Thursday 23 March 2017

Out of Africa

After a morning of heady rain, clear watery light on the newly painted lifeboat house at Mumbles greets the arrival of the kittiwakes to the pier. They won't start nesting for a while, but having them back makes the heart beat a little faster.  Sparkling in clean summer plumage, more than a hundred rest and preen on the iron superstructure ready for the long summer ahead. It's a time of change. Most black-headed gulls have gone, and those that remain have brown heads. Turnstones, still in drab winter garb, roost between tides on the boat slip, but will be off north soon. A brimstone butterfly looking lost, flies over the sea and a bee collects pollen from the stamens of a  crocus flower in a pot by the pier restaurant. 

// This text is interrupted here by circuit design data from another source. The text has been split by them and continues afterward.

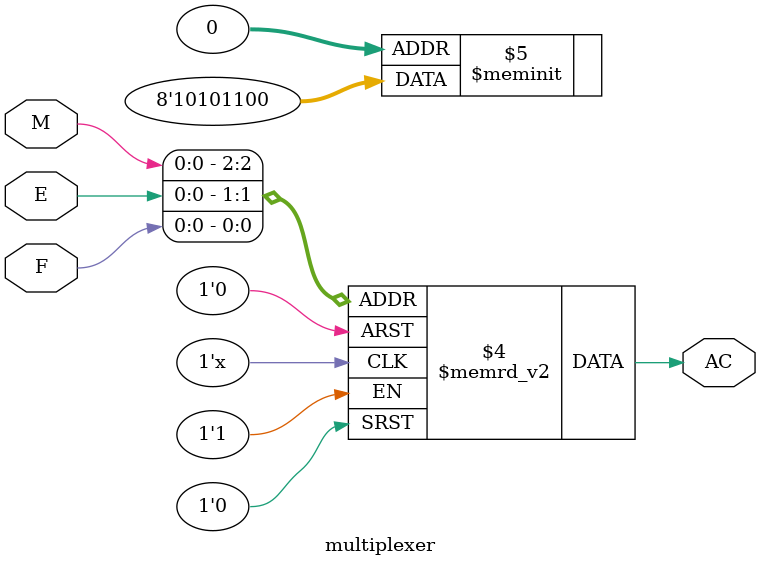
<source format=v>



// Generated by Quartus II 64-Bit Version 13.1 (Build Build 162 10/23/2013)
// Created on Thu Oct 24 17:39:36 2024

//  Module Declaration
module multiplexer
(
// {{ALTERA_ARGS_BEGIN}} DO NOT REMOVE THIS LINE!
E, F, M, AC
// {{ALTERA_ARGS_END}} DO NOT REMOVE THIS LINE!
);
// Port Declaration

// {{ALTERA_IO_BEGIN}} DO NOT REMOVE THIS LINE!
input E;
input F;
input M;
output AC;
// {{ALTERA_IO_END}} DO NOT REMOVE THIS LINE!

reg AC;

always @ (M or E or F)
begin
case ({M,E,F})

3'b000: AC= 'b0;
3'b001: AC= 'b0;
3'b010: AC= 'b1;
3'b011: AC= 'b1;
3'b100: AC= 'b0;
3'b101: AC= 'b1;
3'b110: AC= 'b0;
3'b111: AC= 'b1;
endcase
end


endmodule

</source>
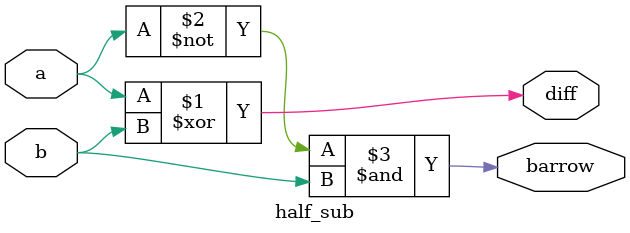
<source format=v>
module half_sub(input a,b,output diff,barrow); 
   assign diff=a^b;  // assigning diff as a xor b
   assign barrow=~a&b; // assigning barrow as a and b
 endmodule
</source>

There are millions of birds moving out of Africa at present, and the headland by the lighthouse is a first landing on Gower from across the Bristol Channel for a male wheatear. They're arriving in good numbers now, but I hear disturbing news of this smart trans-Saharen migrant. The BTO reports that Wales has lost at least a quarter of its breeding wheatears in the last 15 years, and there have been significant reductions in Scotland.  This first wave of arrivals will be followed by the larger Greenland race, these true long distant travellers migrating a full 5,000 miles. The plight of wheatears is not unique; many of our small summer visitors are also in serious decline, and the reasons are complicated.